Could you copy the rows below word for word, starting with the very first line and stopping after the line that contains "collection date: 2011-04-27"?

[START Record list]

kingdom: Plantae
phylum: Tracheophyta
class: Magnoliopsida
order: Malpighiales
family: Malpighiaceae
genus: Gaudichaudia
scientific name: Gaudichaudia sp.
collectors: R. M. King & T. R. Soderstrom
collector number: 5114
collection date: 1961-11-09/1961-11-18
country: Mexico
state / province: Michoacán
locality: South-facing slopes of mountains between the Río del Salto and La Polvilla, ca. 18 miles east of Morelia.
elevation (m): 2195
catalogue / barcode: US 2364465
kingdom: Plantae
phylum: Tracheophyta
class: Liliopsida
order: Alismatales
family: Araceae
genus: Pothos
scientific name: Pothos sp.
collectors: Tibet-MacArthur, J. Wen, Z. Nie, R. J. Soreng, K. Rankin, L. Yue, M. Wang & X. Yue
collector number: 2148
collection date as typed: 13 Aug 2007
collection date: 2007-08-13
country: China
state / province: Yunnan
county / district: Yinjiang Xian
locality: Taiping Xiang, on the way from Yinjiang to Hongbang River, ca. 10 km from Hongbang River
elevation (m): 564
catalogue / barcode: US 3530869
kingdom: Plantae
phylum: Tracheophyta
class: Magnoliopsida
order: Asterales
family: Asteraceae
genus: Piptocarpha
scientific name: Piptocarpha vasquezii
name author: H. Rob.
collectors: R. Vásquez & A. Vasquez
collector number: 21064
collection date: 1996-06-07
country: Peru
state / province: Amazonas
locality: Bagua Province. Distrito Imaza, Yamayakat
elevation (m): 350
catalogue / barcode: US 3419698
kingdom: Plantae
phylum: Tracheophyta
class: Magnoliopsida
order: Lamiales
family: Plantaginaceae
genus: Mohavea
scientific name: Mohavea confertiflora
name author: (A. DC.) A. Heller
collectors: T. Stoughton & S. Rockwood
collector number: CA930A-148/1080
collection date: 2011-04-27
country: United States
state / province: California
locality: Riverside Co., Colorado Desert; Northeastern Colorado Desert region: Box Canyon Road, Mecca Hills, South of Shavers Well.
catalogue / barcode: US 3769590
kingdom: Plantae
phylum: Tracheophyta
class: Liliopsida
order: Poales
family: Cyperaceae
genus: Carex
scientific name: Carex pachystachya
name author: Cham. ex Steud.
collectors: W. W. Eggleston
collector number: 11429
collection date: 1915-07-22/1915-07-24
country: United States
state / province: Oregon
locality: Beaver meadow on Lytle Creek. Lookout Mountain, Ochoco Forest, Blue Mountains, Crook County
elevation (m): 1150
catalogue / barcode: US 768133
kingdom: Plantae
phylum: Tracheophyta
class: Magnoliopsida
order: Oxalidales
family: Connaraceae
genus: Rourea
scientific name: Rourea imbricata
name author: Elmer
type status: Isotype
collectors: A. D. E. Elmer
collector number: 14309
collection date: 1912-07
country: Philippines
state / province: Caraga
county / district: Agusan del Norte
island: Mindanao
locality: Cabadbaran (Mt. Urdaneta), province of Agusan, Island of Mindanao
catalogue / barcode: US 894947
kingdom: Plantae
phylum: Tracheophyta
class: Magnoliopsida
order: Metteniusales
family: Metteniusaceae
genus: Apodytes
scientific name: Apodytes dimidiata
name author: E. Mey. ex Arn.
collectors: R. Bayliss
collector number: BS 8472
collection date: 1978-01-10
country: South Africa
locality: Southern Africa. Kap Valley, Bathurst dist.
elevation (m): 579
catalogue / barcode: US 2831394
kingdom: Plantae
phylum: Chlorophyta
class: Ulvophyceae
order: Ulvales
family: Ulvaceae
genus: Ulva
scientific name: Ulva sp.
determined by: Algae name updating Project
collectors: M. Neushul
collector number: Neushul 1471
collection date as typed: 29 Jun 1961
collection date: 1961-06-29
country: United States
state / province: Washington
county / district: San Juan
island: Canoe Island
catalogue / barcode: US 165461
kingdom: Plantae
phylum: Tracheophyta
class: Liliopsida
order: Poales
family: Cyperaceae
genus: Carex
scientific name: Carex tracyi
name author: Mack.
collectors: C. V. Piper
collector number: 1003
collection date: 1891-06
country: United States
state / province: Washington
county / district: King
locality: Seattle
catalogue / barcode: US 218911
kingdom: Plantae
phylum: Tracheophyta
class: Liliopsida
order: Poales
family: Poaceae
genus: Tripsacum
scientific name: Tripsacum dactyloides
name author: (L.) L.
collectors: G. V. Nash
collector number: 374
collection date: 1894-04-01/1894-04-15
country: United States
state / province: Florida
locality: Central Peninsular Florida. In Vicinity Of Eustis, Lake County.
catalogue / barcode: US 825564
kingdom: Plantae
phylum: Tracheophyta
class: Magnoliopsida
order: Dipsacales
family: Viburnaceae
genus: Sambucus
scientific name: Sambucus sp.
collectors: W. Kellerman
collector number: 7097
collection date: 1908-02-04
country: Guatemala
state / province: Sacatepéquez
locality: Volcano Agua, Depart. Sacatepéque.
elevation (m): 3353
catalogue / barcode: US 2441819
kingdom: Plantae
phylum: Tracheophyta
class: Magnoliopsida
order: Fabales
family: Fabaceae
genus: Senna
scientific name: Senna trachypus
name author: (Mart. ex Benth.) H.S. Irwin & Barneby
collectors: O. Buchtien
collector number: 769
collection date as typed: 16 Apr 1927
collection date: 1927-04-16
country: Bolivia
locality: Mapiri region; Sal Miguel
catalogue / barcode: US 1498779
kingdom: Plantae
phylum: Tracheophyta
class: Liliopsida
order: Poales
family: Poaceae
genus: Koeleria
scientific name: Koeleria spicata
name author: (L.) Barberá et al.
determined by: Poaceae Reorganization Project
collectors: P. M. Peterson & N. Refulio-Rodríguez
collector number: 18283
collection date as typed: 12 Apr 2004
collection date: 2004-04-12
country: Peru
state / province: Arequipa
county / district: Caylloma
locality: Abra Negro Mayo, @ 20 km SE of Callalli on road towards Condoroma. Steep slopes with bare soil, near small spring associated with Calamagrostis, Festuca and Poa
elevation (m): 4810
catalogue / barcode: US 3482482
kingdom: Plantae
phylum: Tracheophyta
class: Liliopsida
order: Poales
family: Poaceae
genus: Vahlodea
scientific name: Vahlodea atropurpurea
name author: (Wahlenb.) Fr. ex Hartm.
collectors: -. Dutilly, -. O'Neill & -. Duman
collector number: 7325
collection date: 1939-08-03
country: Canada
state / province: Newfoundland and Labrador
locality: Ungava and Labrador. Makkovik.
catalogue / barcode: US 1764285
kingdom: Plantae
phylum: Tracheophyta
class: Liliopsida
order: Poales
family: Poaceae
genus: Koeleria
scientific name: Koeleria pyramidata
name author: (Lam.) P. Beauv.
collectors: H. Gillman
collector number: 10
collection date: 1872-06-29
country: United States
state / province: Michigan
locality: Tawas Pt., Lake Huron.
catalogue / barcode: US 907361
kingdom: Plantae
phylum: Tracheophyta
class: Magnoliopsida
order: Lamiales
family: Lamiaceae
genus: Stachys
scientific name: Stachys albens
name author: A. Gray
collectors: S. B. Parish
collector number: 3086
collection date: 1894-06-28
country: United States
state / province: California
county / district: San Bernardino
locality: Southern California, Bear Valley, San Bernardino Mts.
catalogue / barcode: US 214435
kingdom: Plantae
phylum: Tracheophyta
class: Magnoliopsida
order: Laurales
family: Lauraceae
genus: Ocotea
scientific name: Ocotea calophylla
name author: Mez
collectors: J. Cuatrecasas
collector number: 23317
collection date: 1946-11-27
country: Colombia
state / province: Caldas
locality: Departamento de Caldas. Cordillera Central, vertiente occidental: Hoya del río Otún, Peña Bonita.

[END Record list]

Exercise solution:
kingdom: Plantae
phylum: Tracheophyta
class: Magnoliopsida
order: Malpighiales
family: Malpighiaceae
genus: Gaudichaudia
scientific name: Gaudichaudia sp.
collectors: R. M. King & T. R. Soderstrom
collector number: 5114
collection date: 1961-11-09/1961-11-18
country: Mexico
state / province: Michoacán
locality: South-facing slopes of mountains between the Río del Salto and La Polvilla, ca. 18 miles east of Morelia.
elevation (m): 2195
catalogue / barcode: US 2364465
kingdom: Plantae
phylum: Tracheophyta
class: Liliopsida
order: Alismatales
family: Araceae
genus: Pothos
scientific name: Pothos sp.
collectors: Tibet-MacArthur, J. Wen, Z. Nie, R. J. Soreng, K. Rankin, L. Yue, M. Wang & X. Yue
collector number: 2148
collection date as typed: 13 Aug 2007
collection date: 2007-08-13
country: China
state / province: Yunnan
county / district: Yinjiang Xian
locality: Taiping Xiang, on the way from Yinjiang to Hongbang River, ca. 10 km from Hongbang River
elevation (m): 564
catalogue / barcode: US 3530869
kingdom: Plantae
phylum: Tracheophyta
class: Magnoliopsida
order: Asterales
family: Asteraceae
genus: Piptocarpha
scientific name: Piptocarpha vasquezii
name author: H. Rob.
collectors: R. Vásquez & A. Vasquez
collector number: 21064
collection date: 1996-06-07
country: Peru
state / province: Amazonas
locality: Bagua Province. Distrito Imaza, Yamayakat
elevation (m): 350
catalogue / barcode: US 3419698
kingdom: Plantae
phylum: Tracheophyta
class: Magnoliopsida
order: Lamiales
family: Plantaginaceae
genus: Mohavea
scientific name: Mohavea confertiflora
name author: (A. DC.) A. Heller
collectors: T. Stoughton & S. Rockwood
collector number: CA930A-148/1080
collection date: 2011-04-27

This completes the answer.